### Yapılacak İşlemler
(1) Okuma metnine göre Tekocak, kaç milletten insan bulunduğunu söylüyor?
(2) Kayıtlarda "collection date: 1974-02-04" ifadesini içeren satırdan kayıtların sonuna kadar uzanan bölümü, o satır da dahil olmak üzere kelimesi kelimesine yeniden yazın.

Aktivist Zeynep Dilek Tekocak da alıkonulmalarının ardından şiddetin arttığını belirtti. İsrail Ulusal Güvenlik Bakanı Itamar Ben-Gvir’in bir açıklamasını protesto ettiklerini ve bunun üzerine baskıların yoğunlaştığını söyledi. Tekocak, Gazze’ye çok yakın bir bölgedeki yeni yapılan bir hapishaneye götürüldüklerini, öncesinde bir toplama alanında diğer gemilerdeki hanımlarla bir araya geldiklerini söyledi. “72 milletten insan vardı. Birçok milletvekili, sendika başkanları, aktivistler, avukatlar, her meslek grubundan insan vardı. Aynı koğuşta kaldığımız zaman onların söylediği tek şey, ‘Ülkelerimize gittiğimiz zaman İsrail’in gerçek yüzünü anlatacağız.'”

“İsrail’in sonunu göreceğiz”

### Gösterilen Veriler
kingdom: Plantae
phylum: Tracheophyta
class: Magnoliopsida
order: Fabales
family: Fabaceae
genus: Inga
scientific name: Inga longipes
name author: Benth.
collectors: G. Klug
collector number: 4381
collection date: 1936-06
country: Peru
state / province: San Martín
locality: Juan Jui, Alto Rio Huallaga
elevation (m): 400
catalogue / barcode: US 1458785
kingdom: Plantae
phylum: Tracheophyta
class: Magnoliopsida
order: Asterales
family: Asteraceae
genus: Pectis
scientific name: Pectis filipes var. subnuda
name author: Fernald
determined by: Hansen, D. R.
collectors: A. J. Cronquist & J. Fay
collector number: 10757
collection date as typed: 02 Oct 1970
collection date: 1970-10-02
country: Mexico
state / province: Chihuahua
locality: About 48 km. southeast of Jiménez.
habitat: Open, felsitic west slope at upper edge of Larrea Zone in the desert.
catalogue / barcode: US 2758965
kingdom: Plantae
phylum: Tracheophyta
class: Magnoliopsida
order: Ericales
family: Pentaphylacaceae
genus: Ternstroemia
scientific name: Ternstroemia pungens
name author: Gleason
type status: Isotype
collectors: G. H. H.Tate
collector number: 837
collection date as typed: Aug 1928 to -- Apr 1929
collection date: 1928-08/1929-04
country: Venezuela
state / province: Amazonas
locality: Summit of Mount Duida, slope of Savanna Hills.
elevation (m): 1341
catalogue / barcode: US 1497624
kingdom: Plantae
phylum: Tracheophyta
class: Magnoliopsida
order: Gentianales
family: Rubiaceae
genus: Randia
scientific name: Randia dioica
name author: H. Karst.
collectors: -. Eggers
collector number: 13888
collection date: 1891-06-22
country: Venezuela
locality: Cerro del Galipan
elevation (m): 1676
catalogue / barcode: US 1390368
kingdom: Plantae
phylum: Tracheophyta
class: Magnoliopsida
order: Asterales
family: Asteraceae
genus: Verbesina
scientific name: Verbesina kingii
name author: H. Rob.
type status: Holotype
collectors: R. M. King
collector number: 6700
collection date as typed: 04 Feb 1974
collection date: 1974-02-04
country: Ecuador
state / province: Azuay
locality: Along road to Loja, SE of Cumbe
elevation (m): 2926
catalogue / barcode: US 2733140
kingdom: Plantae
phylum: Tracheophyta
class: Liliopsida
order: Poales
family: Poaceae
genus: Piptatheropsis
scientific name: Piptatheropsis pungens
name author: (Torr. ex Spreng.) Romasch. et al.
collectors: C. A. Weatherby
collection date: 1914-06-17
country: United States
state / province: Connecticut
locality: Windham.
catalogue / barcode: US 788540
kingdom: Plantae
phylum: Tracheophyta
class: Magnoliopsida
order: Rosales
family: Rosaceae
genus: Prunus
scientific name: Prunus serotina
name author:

### Yanıtlar
(1) 72 milletten.

(2)
collection date: 1974-02-04
country: Ecuador
state / province: Azuay
locality: Along road to Loja, SE of Cumbe
elevation (m): 2926
catalogue / barcode: US 2733140
kingdom: Plantae
phylum: Tracheophyta
class: Liliopsida
order: Poales
family: Poaceae
genus: Piptatheropsis
scientific name: Piptatheropsis pungens
name author: (Torr. ex Spreng.) Romasch. et al.
collectors: C. A. Weatherby
collection date: 1914-06-17
country: United States
state / province: Connecticut
locality: Windham.
catalogue / barcode: US 788540
kingdom: Plantae
phylum: Tracheophyta
class: Magnoliopsida
order: Rosales
family: Rosaceae
genus: Prunus
scientific name: Prunus serotina
name author:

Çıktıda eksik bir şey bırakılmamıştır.